◆ Task data:
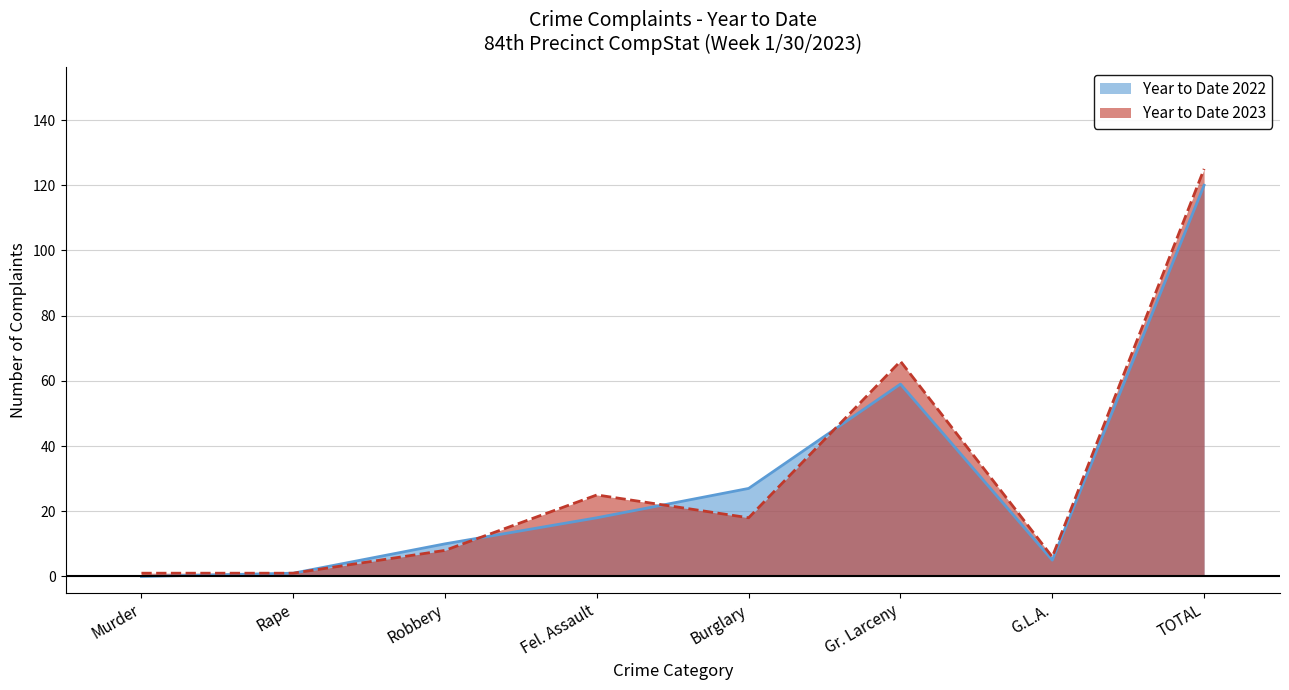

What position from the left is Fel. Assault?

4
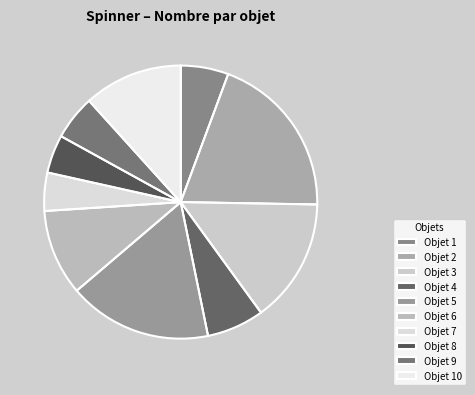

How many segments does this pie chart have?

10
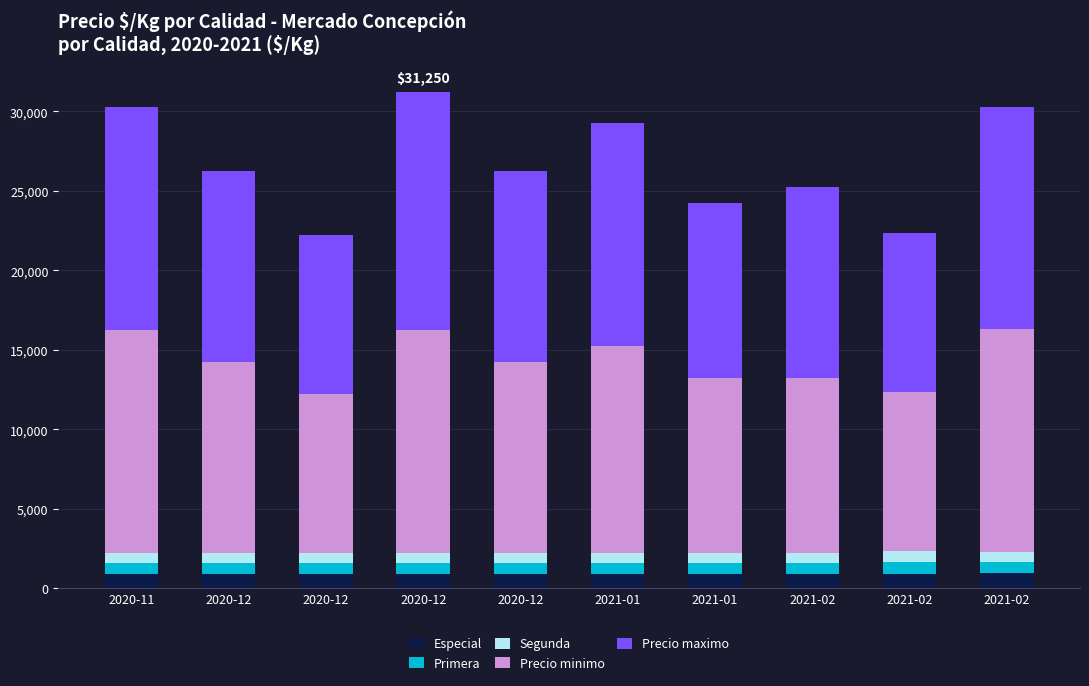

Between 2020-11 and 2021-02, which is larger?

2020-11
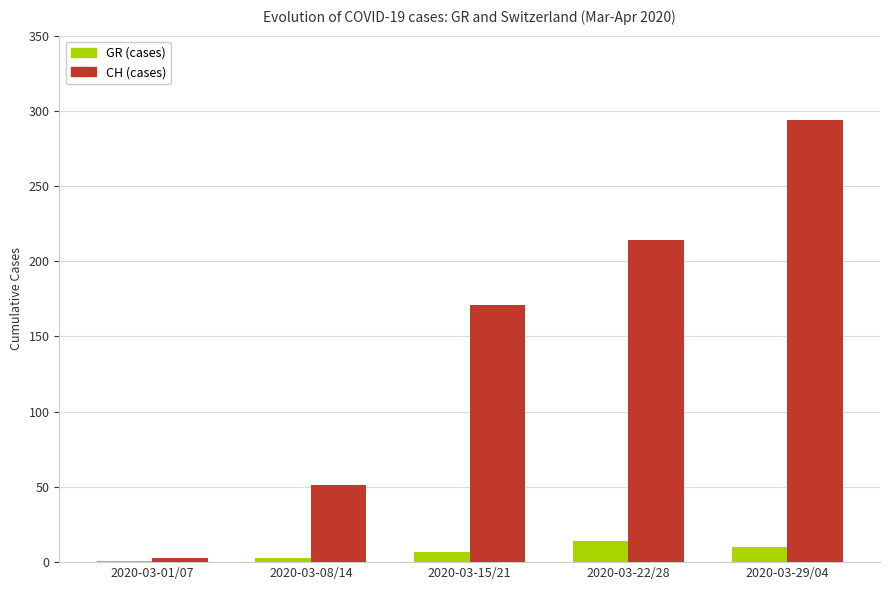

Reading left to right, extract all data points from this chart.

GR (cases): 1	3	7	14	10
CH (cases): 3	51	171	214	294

◆ Your goal:
Copy every line of the listing above word for word, and leave out the pictures.

◆ Task result:
What position from the left is Fel. Assault?

4

How many segments does this pie chart have?

10

Between 2020-11 and 2021-02, which is larger?

2020-11

Reading left to right, extract all data points from this chart.

GR (cases): 1	3	7	14	10
CH (cases): 3	51	171	214	294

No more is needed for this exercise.